Pani dziekan wgłębiła się w dokumenty pocierając
dłonią brodę, co chwilę zerkając na Luizę i Thomasa i wydając z siebie
przeciągłe: „hmmmm”. Kiedy skończyła, odłożyła dokumenty na bok, splotła dłonie
i ponownie spojrzała bacznie na swoich gości.
- a
więc to pan był poszkodowany? – zapytała zwracając się do Thomasa
-
tak – odpowiedział – a skoro tu jestem, to najlepszy dowód na to, że Luiza jest
niewinna – dodał z lekkim uśmiechem. Dziekan najwidoczniej kamień spadł z
serca, bo odwzajemniła uśmiech. Musiała się w duchu ucieszyć, jej szkoła
uniknie skandalu.
- w
takim razie bardzo się cieszę, pani Luizo – zwróciła się do dziewczyny, która już
zaczynała się zastanawiać, czy w ogóle jest tam potrzebna – mam nadzieję, że
już więcej nie dojdzie do podobnych nieporozumień, a pani będzie przynosić
chlubę naszej szkole – dodała z uśmiechem, na co nie wiedzieć czemu, Luiza
wybuchła rechotem, za który chwilkę później musiała przepraszać. Atmosfera
zrobiła się nieco luźniejsza, a pani dziekan odpuszczając z oficjalnego tonu
ucięła sobie pogawędkę z… Thomasem. Okazało się, że często przebywa w Austrii,
ponieważ kocha tam jeździć na nartach i zatrzymuje się u swojego wuja Helmuta.

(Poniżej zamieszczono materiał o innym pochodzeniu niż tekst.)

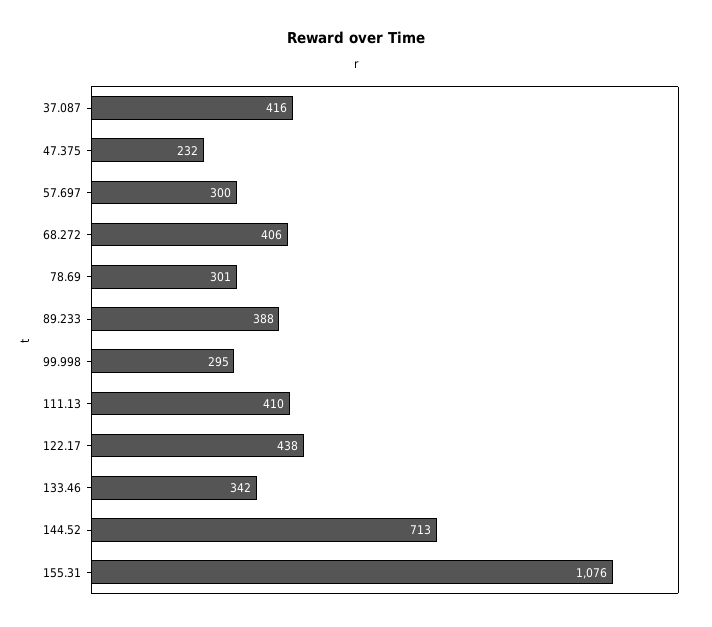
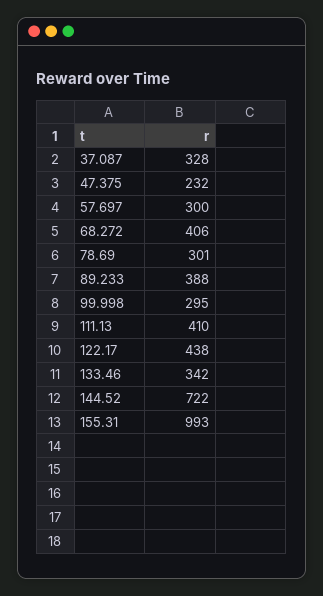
37.087: 416 -> 328
144.52: 713 -> 722
155.31: 1076 -> 993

Ponadto bardzo cieszyła się, że Luiza może przebywać w „tym pięknym kraju” i
dodała, że „bardzo chciałaby być na jej miejscu”. No cóż, teraz Luiza bardzo
chętnie mogłaby się zamienić.
-
bardzo dziękuję za fatygę – zaćwierkała pani dziekan – ale pozwolą państwo, ze
dokumenty sobie zostawię – dodała podnosząc się z miejsca, aby pożegnać swoich
gości
-
może zostawić pani teczkę? – zaproponował Thomas – szkoda by było gdyby
dokumenty się pomięły – dodał. Luiza schowała twarz w dłoniach. Skoczkowie byli
gorsi niż dzieci. Przebywając z nimi kompromitacja była nieunikniona.
-
dziękuję! – zawołała Luiza rzucając się Thomasowi na szyję zaraz po tym jak
drzwi gabinetu się za nimi zamknęły.
-
co byś beze mnie zrobiła, co? – zaśmiał się skoczek, teatralnie okręcając się z
Polką wokół własnej osi.
-
ale ta teczka… mogłeś już sobie darować – skarciła go łokciem wbitym w bok.
- a
widziałaś jej konsternację jak mi odmawiała? Myślałem, że tam nie wytrzymam –
wybuchł śmiechem.
- jesteś niemożliwy –
skwitowała go dziewczyna i pociągnęła za sobą do wyjścia.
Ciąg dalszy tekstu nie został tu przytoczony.